***** Data supplied

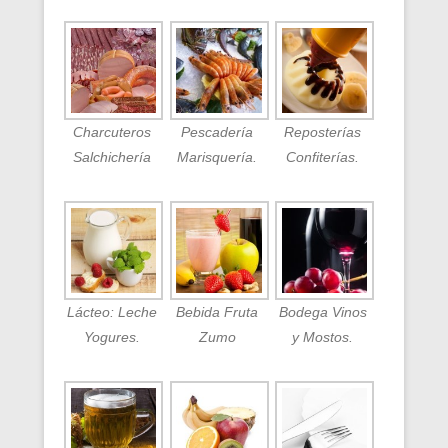
Charcuteros
Pescadería
Reposterías
Salchichería
Marisquería.
Confiterías.
Lácteo: Leche
Bebida Fruta
Bodega Vinos
Yogures.
Zumo
y Mostos.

**********

Activity —
Please copy the data above character for character, skipping any pictures.

Response to the exercise —
Charcuteros
Pescadería
Reposterías
Salchichería
Marisquería.
Confiterías.
Lácteo: Leche
Bebida Fruta
Bodega Vinos
Yogures.
Zumo
y Mostos.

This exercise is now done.